### What this task involves
Please return every line of the records below that contains the word "across".

(Stored data)
————

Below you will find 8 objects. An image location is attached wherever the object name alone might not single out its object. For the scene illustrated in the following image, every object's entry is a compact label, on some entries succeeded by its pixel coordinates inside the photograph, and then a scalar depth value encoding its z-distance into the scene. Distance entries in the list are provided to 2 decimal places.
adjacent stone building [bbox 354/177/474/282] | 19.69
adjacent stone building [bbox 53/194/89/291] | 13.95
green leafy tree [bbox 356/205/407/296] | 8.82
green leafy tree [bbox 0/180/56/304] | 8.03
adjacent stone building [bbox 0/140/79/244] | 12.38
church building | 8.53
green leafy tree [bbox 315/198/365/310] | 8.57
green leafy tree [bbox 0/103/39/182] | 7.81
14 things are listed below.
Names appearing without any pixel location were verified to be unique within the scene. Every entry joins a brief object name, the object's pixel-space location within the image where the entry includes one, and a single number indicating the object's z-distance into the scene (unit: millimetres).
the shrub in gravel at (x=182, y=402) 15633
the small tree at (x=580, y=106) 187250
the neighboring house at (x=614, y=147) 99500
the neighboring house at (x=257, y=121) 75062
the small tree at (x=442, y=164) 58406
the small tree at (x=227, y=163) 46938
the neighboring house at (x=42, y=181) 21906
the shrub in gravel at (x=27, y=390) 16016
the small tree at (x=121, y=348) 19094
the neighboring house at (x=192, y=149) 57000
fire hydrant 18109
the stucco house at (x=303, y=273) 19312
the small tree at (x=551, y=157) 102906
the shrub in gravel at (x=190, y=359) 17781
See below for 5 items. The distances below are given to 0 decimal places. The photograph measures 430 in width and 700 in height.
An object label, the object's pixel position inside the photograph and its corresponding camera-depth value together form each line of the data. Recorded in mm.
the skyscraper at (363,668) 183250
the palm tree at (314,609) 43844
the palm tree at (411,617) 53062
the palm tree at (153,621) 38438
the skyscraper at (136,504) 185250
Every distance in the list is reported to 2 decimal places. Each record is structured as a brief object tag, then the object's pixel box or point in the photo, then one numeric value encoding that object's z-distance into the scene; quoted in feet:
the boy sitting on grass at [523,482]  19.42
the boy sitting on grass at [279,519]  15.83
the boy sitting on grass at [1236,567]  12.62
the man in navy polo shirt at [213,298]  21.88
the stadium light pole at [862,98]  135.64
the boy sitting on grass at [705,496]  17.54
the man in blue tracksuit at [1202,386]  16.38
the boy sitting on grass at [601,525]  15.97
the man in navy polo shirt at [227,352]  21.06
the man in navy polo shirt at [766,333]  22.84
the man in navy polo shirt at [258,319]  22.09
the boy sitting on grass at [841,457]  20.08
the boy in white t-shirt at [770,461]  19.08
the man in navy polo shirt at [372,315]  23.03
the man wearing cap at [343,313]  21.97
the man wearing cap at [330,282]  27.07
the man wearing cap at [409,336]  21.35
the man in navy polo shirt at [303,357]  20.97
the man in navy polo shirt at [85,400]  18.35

————

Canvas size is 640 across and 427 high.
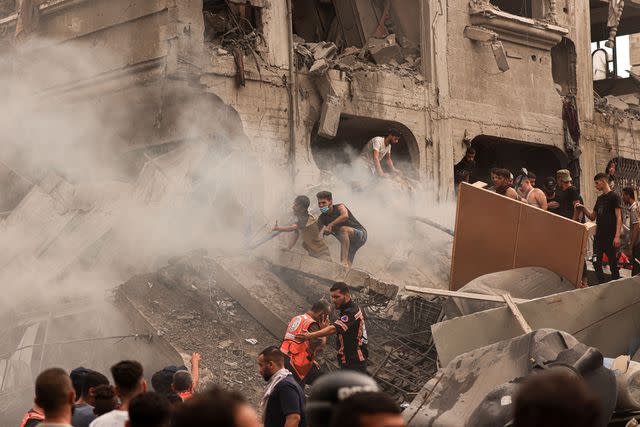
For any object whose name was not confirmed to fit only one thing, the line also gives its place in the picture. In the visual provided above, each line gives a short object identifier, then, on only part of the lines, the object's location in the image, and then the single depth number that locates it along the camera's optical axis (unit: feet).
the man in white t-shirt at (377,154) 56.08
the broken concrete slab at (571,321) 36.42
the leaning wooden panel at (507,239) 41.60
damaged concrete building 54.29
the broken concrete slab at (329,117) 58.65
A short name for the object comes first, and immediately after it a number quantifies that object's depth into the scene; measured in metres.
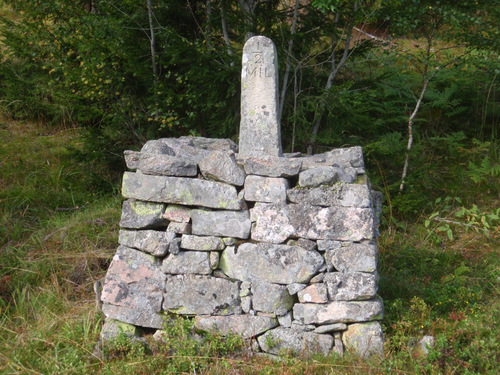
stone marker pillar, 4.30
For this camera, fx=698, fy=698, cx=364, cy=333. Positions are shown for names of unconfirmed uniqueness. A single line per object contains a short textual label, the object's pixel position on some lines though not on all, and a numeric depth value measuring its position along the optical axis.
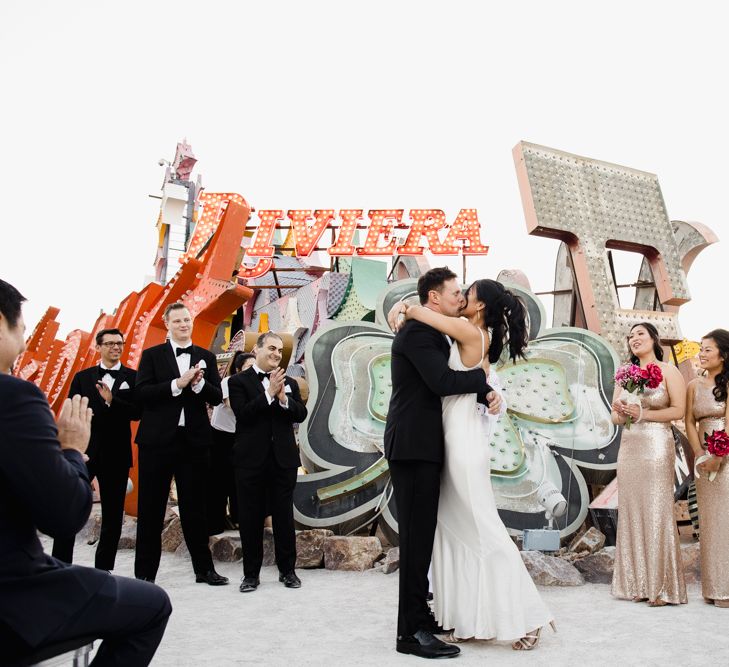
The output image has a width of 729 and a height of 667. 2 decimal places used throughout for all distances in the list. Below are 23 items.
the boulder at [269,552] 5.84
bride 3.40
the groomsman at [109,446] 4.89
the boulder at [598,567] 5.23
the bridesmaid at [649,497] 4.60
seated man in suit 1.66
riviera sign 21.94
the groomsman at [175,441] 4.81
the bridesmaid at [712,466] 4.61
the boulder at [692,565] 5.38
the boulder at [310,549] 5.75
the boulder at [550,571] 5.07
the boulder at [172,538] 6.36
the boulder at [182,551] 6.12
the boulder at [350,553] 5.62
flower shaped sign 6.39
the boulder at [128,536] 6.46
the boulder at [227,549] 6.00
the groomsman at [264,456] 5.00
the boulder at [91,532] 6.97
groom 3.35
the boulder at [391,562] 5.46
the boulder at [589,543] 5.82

————

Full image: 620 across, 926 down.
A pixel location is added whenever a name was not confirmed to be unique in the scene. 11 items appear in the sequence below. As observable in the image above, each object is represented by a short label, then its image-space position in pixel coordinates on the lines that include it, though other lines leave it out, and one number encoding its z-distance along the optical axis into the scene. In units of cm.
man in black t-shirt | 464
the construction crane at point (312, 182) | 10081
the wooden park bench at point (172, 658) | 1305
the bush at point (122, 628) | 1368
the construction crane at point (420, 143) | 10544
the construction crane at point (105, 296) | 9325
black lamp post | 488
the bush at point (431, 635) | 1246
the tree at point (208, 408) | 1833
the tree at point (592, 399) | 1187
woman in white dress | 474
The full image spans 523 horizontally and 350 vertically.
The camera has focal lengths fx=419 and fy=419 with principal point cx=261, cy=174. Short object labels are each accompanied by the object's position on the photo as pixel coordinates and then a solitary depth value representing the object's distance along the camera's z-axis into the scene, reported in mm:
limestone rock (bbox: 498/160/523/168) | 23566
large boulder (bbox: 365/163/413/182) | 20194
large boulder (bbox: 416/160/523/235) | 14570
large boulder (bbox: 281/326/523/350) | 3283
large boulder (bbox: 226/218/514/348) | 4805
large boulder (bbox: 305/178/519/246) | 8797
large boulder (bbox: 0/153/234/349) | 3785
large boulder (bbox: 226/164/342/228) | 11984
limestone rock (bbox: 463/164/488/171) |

————

### Your response
Canvas size is 640 across and 427 high.
Full image: 620 across, 926 down.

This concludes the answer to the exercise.